Palabras que también comparte su compañera en el Consejo, Valentina Castaldini: «esta es una historia de vida. De dolor, pero también de esperanza. De un padre que se dedica a su hija por treinta años y, a pesar del cansancio, no se rinde ante su hija que, aunque sufre, está ahí. Esta historia nos muestra que se puede vivir también en estado vegetal, que una persona no pierde su dignidad, sino que es importante no estar solos para afrontar estos momentos de dolor. El hecho de que todos los partidos políticos en el Consejo hayan votado a favor de la ciudadanía honoraria es un pequeño milagro, una pequeña semilla de esperanza lanzada a la sociedad. Y eso es mérito de Cristina: ella nos unió. Y ¡qué hermoso que la Alcaldía reconozca que su vida es verdadera y que tiene una grandeza, más allá de cualquier cosa!».

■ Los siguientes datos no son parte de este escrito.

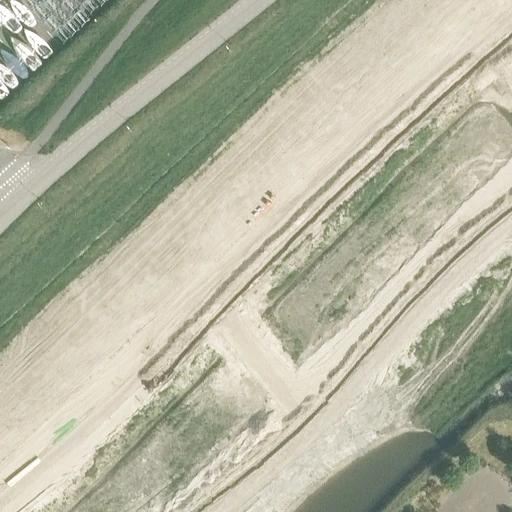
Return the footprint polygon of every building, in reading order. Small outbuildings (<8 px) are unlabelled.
[(394,0),(391,0),(387,4),(395,13),(401,7),(394,0)] [(379,6),(361,23),(391,54),(408,38),(379,6)] [(361,23),(344,39),(374,71),(391,54),(361,23)] [(342,47),(336,53),(344,62),(350,56),(342,47)] [(329,76),(311,93),(340,125),(359,107),(329,76)] [(280,109),(274,115),(282,124),(289,118),(280,109)] [(266,117),(249,133),(279,165),(296,148),(266,117)] [(249,133),(232,149),(261,181),(279,165),(249,133)] [(511,159),(497,140),(478,155),(504,189),(511,183),(511,159)] [(469,154),(463,159),(470,169),(477,164),(469,154)] [(229,157),(223,163),(232,172),(238,166),(229,157)] [(440,168),(433,173),(441,182),(448,177),(440,168)] [(215,181),(210,186),(218,195),(224,190),(215,181)] [(433,182),(414,198),(443,230),(461,214),(433,182)] [(202,188),(184,205),(214,236),(231,220),(202,188)] [(184,205),(167,221),(196,253),(214,236),(184,205)] [(396,217),(391,223),(399,231),(405,225),(396,217)] [(164,229),(158,235),(167,244),(173,238),(164,229)] [(391,232),(374,249),(406,279),(423,261),(391,232)] [(511,240),(503,248),(511,258),(511,240)] [(374,249),(358,266),(390,296),(406,279),(374,249)] [(140,260),(134,265),(143,274),(149,268),(140,260)] [(126,267),(109,284),(139,315),(155,299),(126,267)] [(350,267),(344,273),(353,281),(359,275),(350,267)] [(511,285),(507,280),(498,289),(504,295),(511,287),(511,285)] [(478,281),(460,299),(491,329),(509,312),(478,281)] [(109,284),(92,300),(121,332),(139,315),(109,284)] [(326,285),(321,292),(330,300),(336,293),(326,285)] [(313,294),(298,312),(330,341),(346,323),(313,294)] [(460,299),(443,317),(473,347),(491,329),(460,299)] [(89,308),(83,314),(91,322),(97,317),(89,308)] [(298,312),(282,331),(315,359),(330,341),(298,312)] [(73,329),(67,335),(76,344),(82,338),(73,329)] [(60,337),(42,353),(72,385),(89,369),(60,337)] [(451,337),(442,346),(448,352),(457,343),(451,337)] [(280,339),(275,345),(284,353),(290,346),(280,339)] [(433,346),(425,355),(432,361),(440,351),(433,346)] [(404,349),(388,368),(421,395),(437,377),(404,349)] [(42,353),(24,370),(54,402),(72,385),(42,353)] [(22,378),(16,383),(24,392),(30,386),(22,378)] [(242,388),(236,393),(243,403),(250,397),(242,388)] [(0,392),(0,404),(3,407),(9,401),(0,392)] [(235,402),(216,418),(244,451),(263,435),(235,402)] [(0,414),(0,446),(16,432),(0,414)] [(191,421),(185,426),(192,436),(199,431),(191,421)] [(177,427),(158,442),(184,476),(203,462),(177,427)] [(158,442),(139,457),(165,491),(184,476),(158,442)] [(136,464),(129,469),(136,479),(143,474),(136,464)] [(117,489),(110,495),(119,504),(125,498),(117,489)] [(118,511),(110,503),(100,511),(118,511)]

Estas palabras podrían cerrar el artículo con broche de oro. Pero no es lo que Romano hubiese querido. Porque, además, aquí entra en juego uno de sus dramas más agudos: su falta de fe. «Mi problema está en que yo no soy un hombre de fe, no soy creyente. La señora que desde hace 18 años viene a mi casa, me da las gracias porque dice que le doy la posibilidad de ayudar a alguien. Y me dice también que me he ganado el Paraíso junto a Cristina por todo lo que hemos sufrido. Todos los que me dan una mano son católicos y están serenos. Pero yo no tengo esa fe y tengo miedo que, una vez que me haya ido, a mi hija se la deje morir con sus dificultades o que la dejen llenarse de heridas o que en vez de darle de comer la dejarán a suero. No podría soportarlo».
Romano es plenamente feliz estando con su hija las 24 horas y curándola... pero le falta esa fe que llena el corazón y da esperanza ante el futuro. Por eso, el heroísmo de su vida callada y amorosa junto a su hija, nos sorprende más a nosotros que a él.